Une pression américaine en deux volets sur les États africains
La Maison-Blanche utiliserait deux leviers : la désinformation, en laissant croire aux autorités ciblées qu’elles seraient menacées de poursuites, et la menace de mettre fin aux accords sécuritaires bilatéraux. L’Ouganda a ainsi reçu une lettre le 24 juillet avec un ultimatum l’enjoignant de quitter la Cour, sous peine de « conséquences ». Le Bénin a également été approché, mais sa juge à la CPI, Reine Alapini-Gansou, a porté plainte en juin devant un tribunal new-yorkais contre Marco Rubio et Donald Trump pour s’opposer aux sanctions américaines. N’Djamena a justifié son retrait en dénonçant une « concentration des activités de la Cour sur le Sud global ».

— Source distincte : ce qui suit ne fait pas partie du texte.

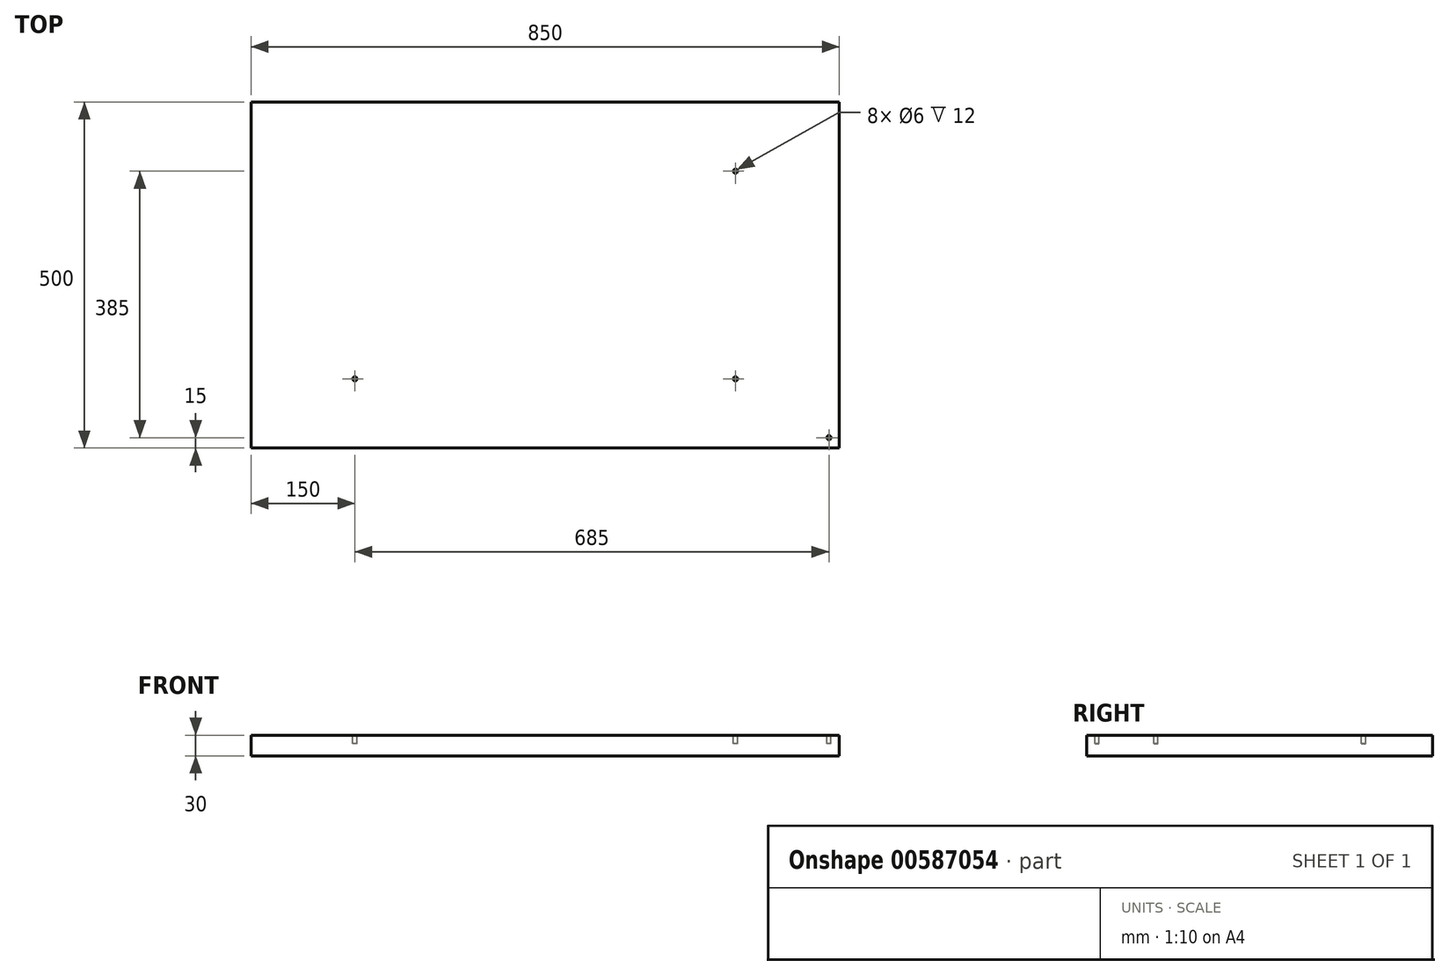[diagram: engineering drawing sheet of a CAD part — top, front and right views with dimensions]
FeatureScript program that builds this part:
annotation { "Feature Type Name" : "Feature", "Feature Type Description" : "" }
export const myFeature = defineFeature(function(context is Context, id is Id, definition is map)
    precondition{}
    {
        {
            var Q0;
            Q0=qCreatedBy(makeId("Top.planeOp"),FACE);
            var sketch = newSketch(context, id + "F0", { "sketchPlane" : qUnion([Q0])});
            skLineSegment(sketch, "E0.bottom", {"start": v(0, 0) * mm, "end": v(-850, 0) * mm});
            skLineSegment(sketch, "E0.top", {"start": v(0, 500) * mm, "end": v(-850, 500) * mm});
            skLineSegment(sketch, "E0.left", {"start": v(0, 0) * mm, "end": v(0, 500) * mm});
            skLineSegment(sketch, "E0.right", {"start": v(-850, 0) * mm, "end": v(-850, 500) * mm});
            skSolve(sketch);
        }
        {
            var Q0;
            Q0 = qSketchRegion(id + "F0", true);
            extrude(context, id + "F1", {"entities" : qUnion([Q0]), "depth" : 30 * mm, "offsetDistance" : 25 * mm});
        }
        {
            var Q0;
            Q0=makeQuery(id+"F1.opExtrude","CAP_FACE",FACE,{"disambiguationData":[OSD([sQuery(id+"F0.wireOp",EDGE,"E0.bottom"),sQuery(id+"F0.wireOp",EDGE,"E0.top"),sQuery(id+"F0.wireOp",EDGE,"E0.left"),sQuery(id+"F0.wireOp",EDGE,"E0.right")])],"isStart":false});
            var sketch = newSketch(context, id + "F2", { "sketchPlane" : qUnion([Q0])});
            skCircle(sketch, "E1", {"center": v(-150, 100) * mm, "radius": 3 * mm});
            skSolve(sketch);
        }
        {
            var Q0;
            Q0=makeQuery(id+"F2.imprint","IMPRINT",FACE,{"disambiguationData":[TD([[makeQuery(id+"F2.imprint","IMPRINT",EDGE,{"derivedFrom":sQuery(id+"F2.wireOp",EDGE,"E1")}),1.0]])]});
            extrude(context, id + "F3", {"entities" : qUnion([Q0]), "operationType" : NewBodyOperationType.REMOVE, "oppositeDirection" : true, "depth" : 12 * mm, "offsetDistance" : 25 * mm});
        }
        {
            var Q0;
            Q0=makeQuery(id+"F1.opExtrude","CAP_FACE",FACE,{"disambiguationData":[OSD([sQuery(id+"F0.wireOp",EDGE,"E0.bottom"),sQuery(id+"F0.wireOp",EDGE,"E0.top"),sQuery(id+"F0.wireOp",EDGE,"E0.left"),sQuery(id+"F0.wireOp",EDGE,"E0.right")])],"isStart":false});
            var sketch = newSketch(context, id + "F4", { "sketchPlane" : qUnion([Q0])});
            skCircle(sketch, "E2", {"center": v(-150, 400) * mm, "radius": 3 * mm});
            skSolve(sketch);
        }
        {
            var Q0;
            Q0=makeQuery(id+"F4.imprint","IMPRINT",FACE,{"disambiguationData":[TD([[makeQuery(id+"F4.imprint","IMPRINT",EDGE,{"derivedFrom":sQuery(id+"F4.wireOp",EDGE,"E2")}),1.0]])]});
            extrude(context, id + "F5", {"entities" : qUnion([Q0]), "operationType" : NewBodyOperationType.REMOVE, "oppositeDirection" : true, "depth" : 12 * mm, "offsetDistance" : 25 * mm});
        }
        {
            var Q0;
            Q0=makeQuery(id+"F1.opExtrude","CAP_FACE",FACE,{"disambiguationData":[OSD([sQuery(id+"F0.wireOp",EDGE,"E0.bottom"),sQuery(id+"F0.wireOp",EDGE,"E0.top"),sQuery(id+"F0.wireOp",EDGE,"E0.left"),sQuery(id+"F0.wireOp",EDGE,"E0.right")])],"isStart":false});
            var sketch = newSketch(context, id + "F6", { "sketchPlane" : qUnion([Q0])});
            skCircle(sketch, "E3", {"center": v(-700, 100) * mm, "radius": 3 * mm});
            skSolve(sketch);
        }
        {
            var Q0;
            Q0=makeQuery(id+"F6.imprint","IMPRINT",FACE,{"disambiguationData":[TD([[makeQuery(id+"F6.imprint","IMPRINT",EDGE,{"derivedFrom":sQuery(id+"F6.wireOp",EDGE,"E3")}),1.0]])]});
            extrude(context, id + "F7", {"entities" : qUnion([Q0]), "operationType" : NewBodyOperationType.REMOVE, "oppositeDirection" : true, "depth" : 12 * mm, "offsetDistance" : 25 * mm});
        }
        {
            var Q0;
            Q0=makeQuery(id+"F1.opExtrude","CAP_FACE",FACE,{"disambiguationData":[OSD([sQuery(id+"F0.wireOp",EDGE,"E0.bottom"),sQuery(id+"F0.wireOp",EDGE,"E0.top"),sQuery(id+"F0.wireOp",EDGE,"E0.left"),sQuery(id+"F0.wireOp",EDGE,"E0.right")])],"isStart":false});
            var sketch = newSketch(context, id + "F8", { "sketchPlane" : qUnion([Q0])});
            skCircle(sketch, "E4", {"center": v(-15, 15) * mm, "radius": 3 * mm});
            skSolve(sketch);
        }
        {
            var Q0;
            Q0=makeQuery(id+"F8.imprint","IMPRINT",FACE,{"disambiguationData":[TD([[makeQuery(id+"F8.imprint","IMPRINT",EDGE,{"derivedFrom":sQuery(id+"F8.wireOp",EDGE,"E4")}),1.0]])]});
            extrude(context, id + "F9", {"entities" : qUnion([Q0]), "operationType" : NewBodyOperationType.REMOVE, "oppositeDirection" : true, "depth" : 12 * mm, "offsetDistance" : 25 * mm});
        }
    });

Une crise sans précédent pour la juridiction de La Haye
Le retrait du Tchad, qui prendra effet en juillet 2027, privera la CPI d’un de ses États les plus coopératifs, notamment pour les enquêtes sur les crimes au Darfour. Sur les sept accusés détenus à La Haye, six sont poursuivis pour des crimes commis en Afrique, un argument récurrent mais que des experts comme le Béninois Sètondji Roland Adjovi jugent infondé : « La Cour n’est pas tournée contre l’Afrique, elle n’a jamais été un instrument néocolonial ». Chaque retrait réduit les contributions financières, limite les capacités d’enquête et d’arrestation, et affaiblit la portée de la justice internationale.
Des alternatives africaines encore limitées
Le Tchad a appelé l’Union africaine à revoir les mécanismes judiciaires continentaux, tandis que les pays du Sahel évoquent une « cour pour le Sahel ». Des précédents existent : le tribunal spécial pour la Sierra Leone a condamné l’ex-président libérien Charles Taylor en 2012, et une chambre africaine extraordinaire a jugé Hissène Habré à Dakar en 2015. Mais pour le professeur Patryk Labuda, « la plupart des tribunaux africains ne donnent pas suite aux allégations de crimes graves ». La CPI, créée en 2002 et comptant 125 États membres dont 34 africains, reste souvent la seule instance capable de juger les crimes contre l’humanité lorsque les justices nationales n’agissent pas. Au sein de la Cour, on espère qu’un changement de majorité lors des élections de mi-mandat aux États-Unis pourrait infléchir cette politique de démantèlement.